Sometimes the things we are believing for are misplaced. In today’s world everything is fast (aeroplane travel, microwave cooking, email) and we believe that God can work a miracle that fast. But God always takes longer than we want. Growth cannot be rushed; a baby always takes 9 months, trees do not appear overnight. Sometimes we get our hopes up for a fast miracle and when it doesn't happen, we get disappointed and lose faith.
This very thing (misplaced expectations) happened to Jesus’ disciples in Luke 24:13-32. It is worth seeing how Jesus handled it.
“What are you talking about that is making you so sad?” He asked. We regularly hear things in the media or from other people that can make us sad. Maybe it is a conversation you've been having in your head that is making you sad. The disciples were mentally stuck in Friday when Jesus was crucified, but this conversation took place on Sunday -the very day that He rose from the dead.
We live in Sunday’s resurrection and just as we should reject the negativity of others that makes us sad, so we shouldn't go spreading it ourselves. Our words should build others up and bring healing (Ephesians 4:29).
The disciples said “But we were hoping” regarding the Messiah. They believed that God would send another man to bring a physical deliverance, just like Moses. When your hope is misplaced you are guaranteed disappointment. They expected God to save them one way and instead He saved them another (better) way. Instead of killing all the Romans, Jesus disarmed the law of sin and death so that no matter what kind of government they lived under, they would be free.

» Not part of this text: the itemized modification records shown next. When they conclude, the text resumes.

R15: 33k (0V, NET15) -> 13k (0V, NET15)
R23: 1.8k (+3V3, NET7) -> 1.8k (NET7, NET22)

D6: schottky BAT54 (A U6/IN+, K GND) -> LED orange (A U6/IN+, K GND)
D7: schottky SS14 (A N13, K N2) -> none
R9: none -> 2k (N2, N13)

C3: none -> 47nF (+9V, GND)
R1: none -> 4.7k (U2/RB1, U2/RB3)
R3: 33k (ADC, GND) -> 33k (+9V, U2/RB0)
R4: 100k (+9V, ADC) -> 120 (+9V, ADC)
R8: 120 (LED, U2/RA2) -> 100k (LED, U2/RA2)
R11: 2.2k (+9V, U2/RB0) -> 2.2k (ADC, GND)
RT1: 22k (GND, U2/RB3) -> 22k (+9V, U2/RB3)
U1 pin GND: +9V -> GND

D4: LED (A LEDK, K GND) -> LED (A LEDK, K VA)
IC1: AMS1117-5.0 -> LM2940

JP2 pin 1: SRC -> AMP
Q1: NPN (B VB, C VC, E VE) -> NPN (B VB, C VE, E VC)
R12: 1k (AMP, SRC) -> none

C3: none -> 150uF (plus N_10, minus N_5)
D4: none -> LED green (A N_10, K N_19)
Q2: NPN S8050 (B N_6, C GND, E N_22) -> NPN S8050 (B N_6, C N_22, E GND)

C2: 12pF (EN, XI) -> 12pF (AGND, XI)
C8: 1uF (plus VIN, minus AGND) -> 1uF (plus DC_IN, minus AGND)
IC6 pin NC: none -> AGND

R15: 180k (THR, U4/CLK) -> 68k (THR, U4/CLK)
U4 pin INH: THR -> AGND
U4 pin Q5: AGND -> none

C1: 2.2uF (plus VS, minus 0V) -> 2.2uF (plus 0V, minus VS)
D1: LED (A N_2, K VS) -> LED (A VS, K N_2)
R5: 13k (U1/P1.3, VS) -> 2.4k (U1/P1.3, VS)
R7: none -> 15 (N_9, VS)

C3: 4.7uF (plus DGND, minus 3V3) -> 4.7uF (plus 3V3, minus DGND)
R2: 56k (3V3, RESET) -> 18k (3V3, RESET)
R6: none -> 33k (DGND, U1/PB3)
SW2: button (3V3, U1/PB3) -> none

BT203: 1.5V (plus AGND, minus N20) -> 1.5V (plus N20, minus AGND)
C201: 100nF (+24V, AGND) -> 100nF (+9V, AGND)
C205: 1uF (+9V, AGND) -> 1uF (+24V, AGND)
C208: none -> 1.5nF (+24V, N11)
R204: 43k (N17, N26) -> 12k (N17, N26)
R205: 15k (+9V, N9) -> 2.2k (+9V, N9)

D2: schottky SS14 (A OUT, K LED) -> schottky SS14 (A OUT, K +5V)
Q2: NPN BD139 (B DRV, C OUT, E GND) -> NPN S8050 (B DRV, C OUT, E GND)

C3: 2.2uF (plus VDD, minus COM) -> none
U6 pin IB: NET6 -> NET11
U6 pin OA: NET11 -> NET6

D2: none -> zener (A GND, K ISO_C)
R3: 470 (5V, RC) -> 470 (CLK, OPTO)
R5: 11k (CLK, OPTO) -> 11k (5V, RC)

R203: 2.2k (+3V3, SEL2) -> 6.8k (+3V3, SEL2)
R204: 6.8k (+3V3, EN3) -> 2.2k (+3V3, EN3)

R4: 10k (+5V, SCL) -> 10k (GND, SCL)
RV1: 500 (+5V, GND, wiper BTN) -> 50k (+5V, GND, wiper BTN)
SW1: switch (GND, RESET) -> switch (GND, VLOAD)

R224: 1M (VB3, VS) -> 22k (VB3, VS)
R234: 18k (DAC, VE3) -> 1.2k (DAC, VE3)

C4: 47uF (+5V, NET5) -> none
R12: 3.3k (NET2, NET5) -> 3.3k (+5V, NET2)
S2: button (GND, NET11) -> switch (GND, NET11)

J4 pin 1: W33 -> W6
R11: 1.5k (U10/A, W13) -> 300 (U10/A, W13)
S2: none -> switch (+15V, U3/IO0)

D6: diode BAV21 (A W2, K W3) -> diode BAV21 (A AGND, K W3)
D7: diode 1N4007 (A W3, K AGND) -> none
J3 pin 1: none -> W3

Disappointment can blind you to God’s presence so guard your heart (Proverbs 4:23). The disciples were unaware that Jesus was right beside them. “O Foolish ones!” He told them and gave them a three hour Bible study on how God was working through history to bring salvation to everyone.
The disciples then constrained Jesus, asking Him to stay and spend time with them. Because of Jesus we can all abide with God. Jesus stayed with them but as soon as they realised who He was, He vanished: Jesus wants us to walk by faith, not by sight.
The disappointment of those disciples had demolished their hearts. The town of Emmaus was a spa town where they would have been seeking comfort. Thinking back over their journey, they recognised that God had been moving in the situation and that His word had brought healing and fire to their sick hearts.
God is often working behind our backs and we never realise. When you are blinded by disappointment, have a different conversation: read His word and spend time with Him. Fill your head with scripture instead.